> _SOURCE PASSAGE_
::::::

First, an ominous note: as the curtains rose to show two massive pyramids flanking the sets, a hidden orchestra was actually playing a medley of Cooper's hits. But when Alice arrived in mangled orange tights, the usual war whoops arose from the gallery. Alice's swordplay for "No More Mr. Nice Guy," got a little to close for an inebriated businessman at stage front, and he spent the first half of the show flinging his tableware at the singer. The guards behaved with smooth reason, the drunk stopped and stayed.

The music itself was flaccid and methodical, and the entire group was clearly tired of the old youth anthems like "Department of Youth" and "Billion Dollar Babies." Alice, for instance, now abstains from the crashing crescendo of "I'm Eighteen" until the last refrain. "I just couldn't stand doing it the same anymore," he explained later. "I remember talking to Jimi Hendrix in the old day, and he was saying, 'I really cannot stand to do "Foxy Lady" one more time.' "

The audience, though, was well occupied by the theatrics, which were directed by Joe Gannon and David Winters. The sets were geared to large rock halls, so man-sized black widows crawled on 20-foot nets and Alice beheaded a ten-foot-tall Cyclops. Certainly Alice is the only act outside of the Ice Follies to use the Magic Screen, a projection surface made of stripes. First a ten-minute movie of Alice and his dancing ghosts was show and then Alice, waiting behind, dove through the stripes and replaced his tow-dimensional image with his three-dimensional self.

Alice's act has always depended on various Death & Transfiguration themes – by electric chair, hanging or guillotine. Once they even considered drowning him in a 20-foot tank of water. In this production, he is the aggressor and even skins a black widow to reveal a blond ballerina, Sheryl Goddard. They got to know each other quite intimately during the American tour, when he killed her off nightly in "Only Women Bleed." They're mates now.

"They're always yelling for 'School's Out' and 'Eighteen'," Alice said. "I like doing 'Only Women Bleed.' The different emotions of that song give me another thing to play with."

But for most of the audience this could have been Sinatra – without the melancholy, of course, and with more calculation that the World's Fair, but a real Mr. Entertainment. The crowd was not there to get punished at the crap tables, nor to hear sharkskin comedians tell toilet jokes. Even up along King's Row, the first balcony reserved for the high rollers, keen attention was being paid.

Backstage, manager Shep Gordon was exulting that the audience was responding to all the subtle theatrics. Finally they could now see the theatrics. He confessed: "All through the last tour, we'd get together after the show and have the same conversation. Alice was say, 'Well, we killed ourselves again. They just wanted the hits.' This is the first time we're being appreciated for the show that's put on."

Offstage, Alice looked tanned and fit. Before, he looked like a guy who could cut himself shelling an egg, but now he lifts weights every morning with his old pal, Ralphie Fabre. "I found there's nothing to do before a show but rest," Alice said. "That show just leaves you – whoosh! I came up here a week early because I thought the thin air would hurt me, but so far I'm terrific. Old Ralphie over there has been working me out every morning." He pointed at Ralph's jumbled gymnasium. "I came off the stage and I wasn't even winded."

::::::

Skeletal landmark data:

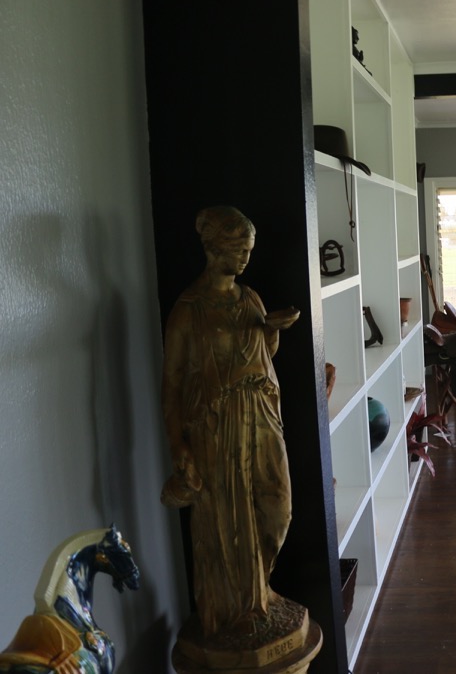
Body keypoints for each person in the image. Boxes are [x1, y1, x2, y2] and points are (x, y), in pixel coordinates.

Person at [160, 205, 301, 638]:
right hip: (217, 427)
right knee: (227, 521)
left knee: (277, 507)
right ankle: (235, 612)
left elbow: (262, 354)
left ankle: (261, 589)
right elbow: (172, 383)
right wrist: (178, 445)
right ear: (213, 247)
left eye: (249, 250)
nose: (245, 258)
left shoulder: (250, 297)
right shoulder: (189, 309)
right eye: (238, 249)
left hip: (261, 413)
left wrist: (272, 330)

::::::

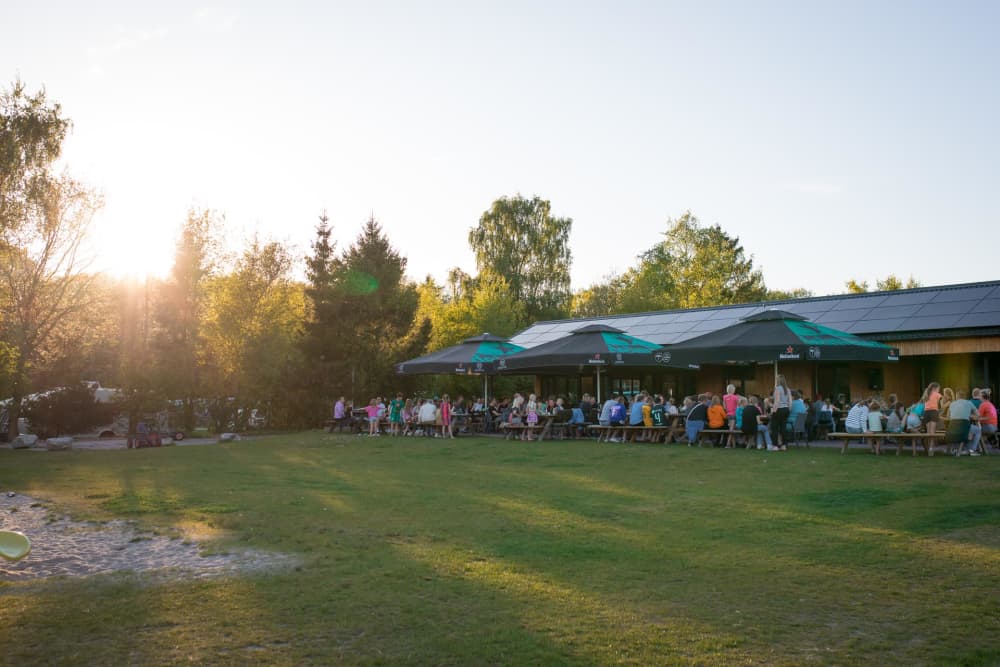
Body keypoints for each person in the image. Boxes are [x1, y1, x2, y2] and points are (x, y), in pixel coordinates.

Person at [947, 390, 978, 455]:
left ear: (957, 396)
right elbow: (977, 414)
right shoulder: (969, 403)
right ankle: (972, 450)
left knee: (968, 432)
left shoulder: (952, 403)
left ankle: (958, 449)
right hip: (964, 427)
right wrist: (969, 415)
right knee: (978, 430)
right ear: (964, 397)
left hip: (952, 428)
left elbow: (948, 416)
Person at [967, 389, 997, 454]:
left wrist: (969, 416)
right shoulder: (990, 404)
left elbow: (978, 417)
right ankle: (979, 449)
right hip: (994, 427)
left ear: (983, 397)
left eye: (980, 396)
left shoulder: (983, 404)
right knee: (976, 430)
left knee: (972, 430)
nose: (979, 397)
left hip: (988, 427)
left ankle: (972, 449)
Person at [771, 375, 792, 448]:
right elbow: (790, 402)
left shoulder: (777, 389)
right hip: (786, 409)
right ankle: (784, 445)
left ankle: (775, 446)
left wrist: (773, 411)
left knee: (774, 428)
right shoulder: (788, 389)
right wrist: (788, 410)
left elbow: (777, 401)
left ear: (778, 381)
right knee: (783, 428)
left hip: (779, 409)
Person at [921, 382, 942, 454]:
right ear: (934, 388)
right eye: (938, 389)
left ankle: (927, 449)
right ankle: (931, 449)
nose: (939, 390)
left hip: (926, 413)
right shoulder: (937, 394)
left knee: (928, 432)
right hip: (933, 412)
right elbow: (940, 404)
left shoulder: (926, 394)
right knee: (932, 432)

::::::

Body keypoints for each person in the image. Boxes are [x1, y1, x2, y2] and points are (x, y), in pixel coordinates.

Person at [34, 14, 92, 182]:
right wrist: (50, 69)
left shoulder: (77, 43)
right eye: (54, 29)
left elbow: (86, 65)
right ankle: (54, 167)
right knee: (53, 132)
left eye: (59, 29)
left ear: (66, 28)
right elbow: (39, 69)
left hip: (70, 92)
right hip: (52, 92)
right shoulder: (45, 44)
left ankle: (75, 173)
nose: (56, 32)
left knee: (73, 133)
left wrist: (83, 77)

::::::

> _EXPLORE THE MATERIAL_
A. According to the concert review, who directed the theatrics?
B. Reproduce the stretch of the concert review that opens at the words "Alice's act has" and stops after the words "They're mates now.".

> _SET OF ANSWERS_
A. Joe Gannon and David Winters.

B.
Alice's act has always depended on various Death & Transfiguration themes – by electric chair, hanging or guillotine. Once they even considered drowning him in a 20-foot tank of water. In this production, he is the aggressor and even skins a black widow to reveal a blond ballerina, Sheryl Goddard. They got to know each other quite intimately during the American tour, when he killed her off nightly in "Only Women Bleed." They're mates now.